Crafty contrarians and wily watchdogs – donning the mantle of shrewdness  This is an attitude adopted by a person – and it’s usually an older male – who has achieved success within his profession. This person feels entitled to make pronouncements about areas in which he has no competence. He believes he has developed a knack for making good judgements based on ‘intuition’ or ‘gut feeling’ and you are expected to respect his opinions because of his reputation for astuteness. His opinions are usually at odds with the accepted science.
The appeal to common sense – garbage in the guise of gumption  The perpetrator tries to persuade you to accept or reject a claim based on what’s supposedly “common sense”. Look out for key words such as “Obviously, …”, “Naturally, …”, “Everyone knows …” or “It goes without saying that …”.
Ostensible oppression of opposing opinions – claims of rights violated. In this tactic, people insist that their right to express their opinion, or their right to free speech, is being denied. This is their reaction to having their opinions dismissed, rejected or ignored by mainstream scientific forums.

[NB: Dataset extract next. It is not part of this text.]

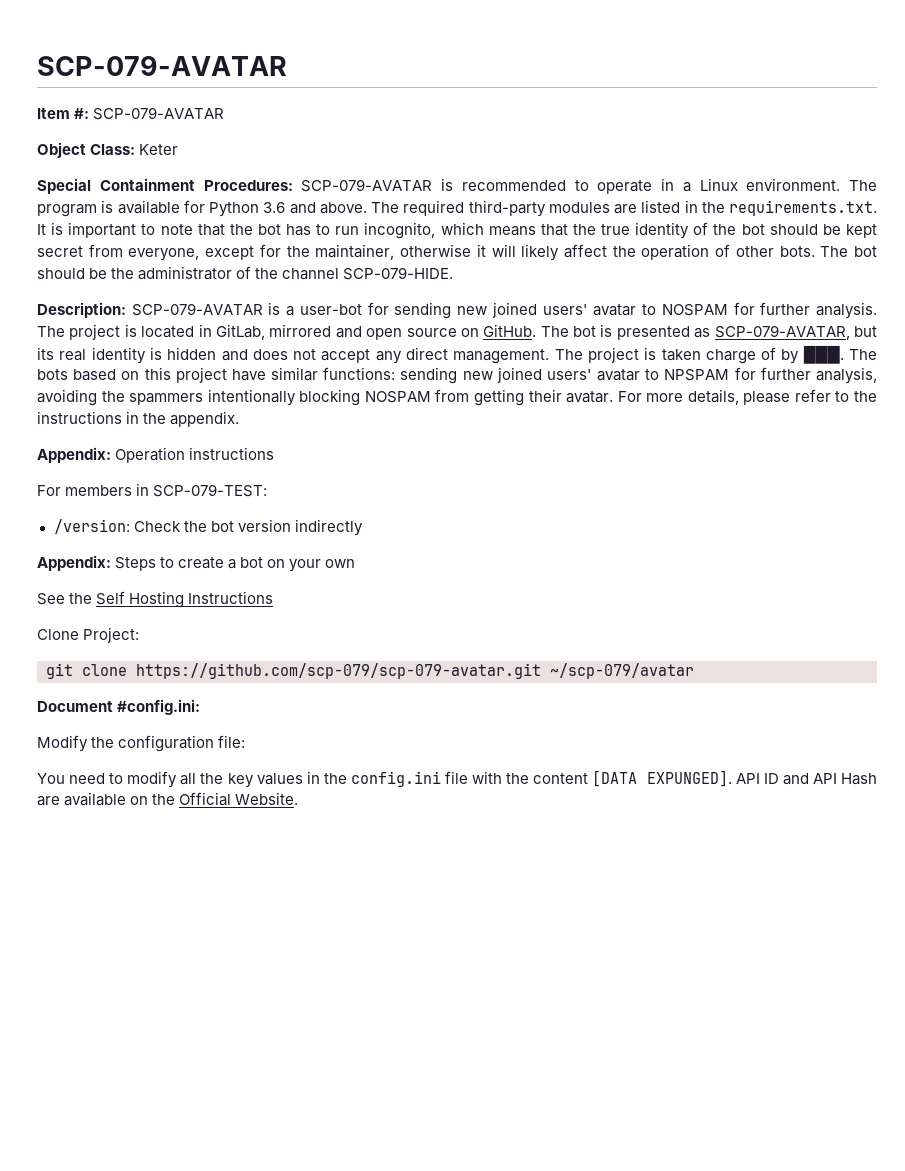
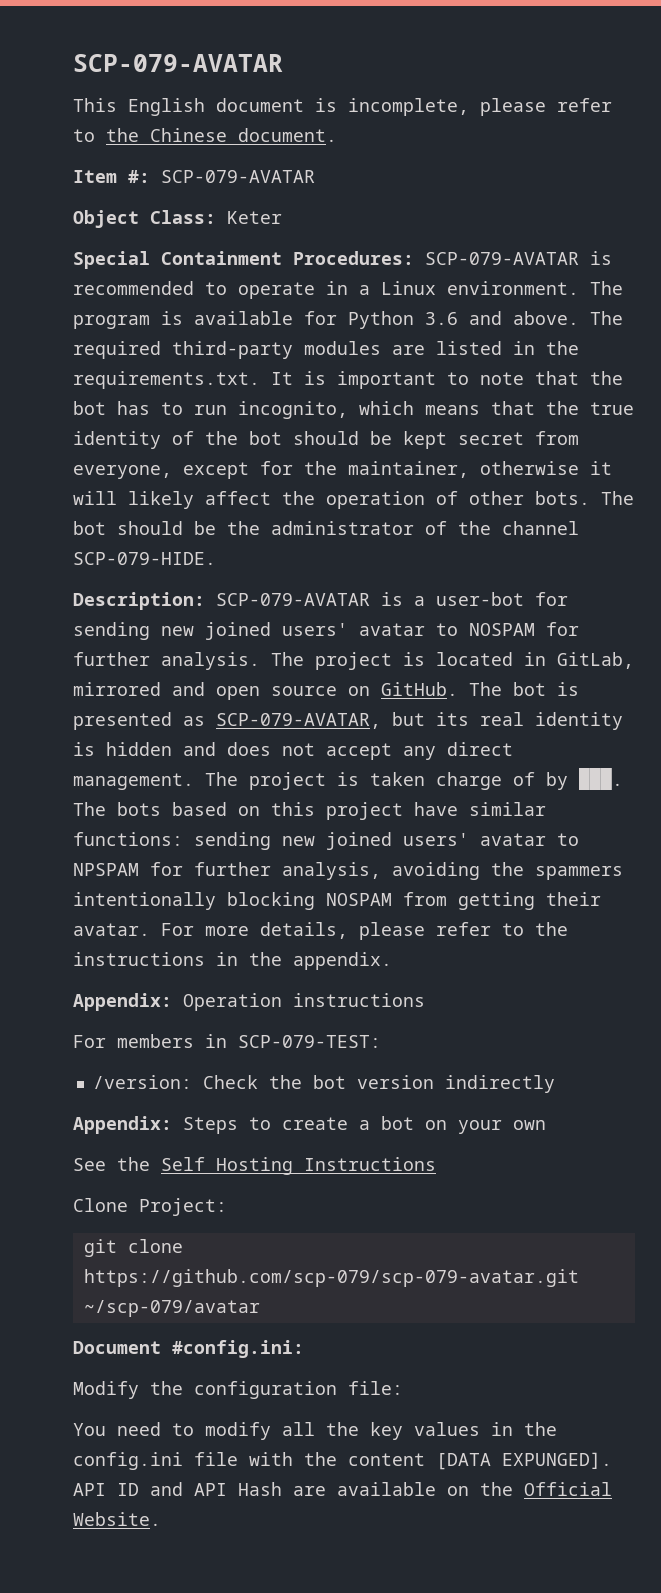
[37,55,287,76] SCP-079-AVATAR -> [73,54,283,72] [73,98,612,116] [73,128,337,142] SCP-079-AVATAR // This English document is incomplete, please refer to the Chinese document.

They refuse to accept that their opinions fail because they do not meet the standards for publication in those forums.
The alarmism accusation – claims of crises created to funnel funding. Those who use this tactic insist that the current scientific consensus on some issue is corrupt. This, they claim, is because a group of scientists has colluded to hype the position which favours its own interests. The purported motive is to attract funding for their research. Look for derisive terms such as “follow the money” or “pal review”.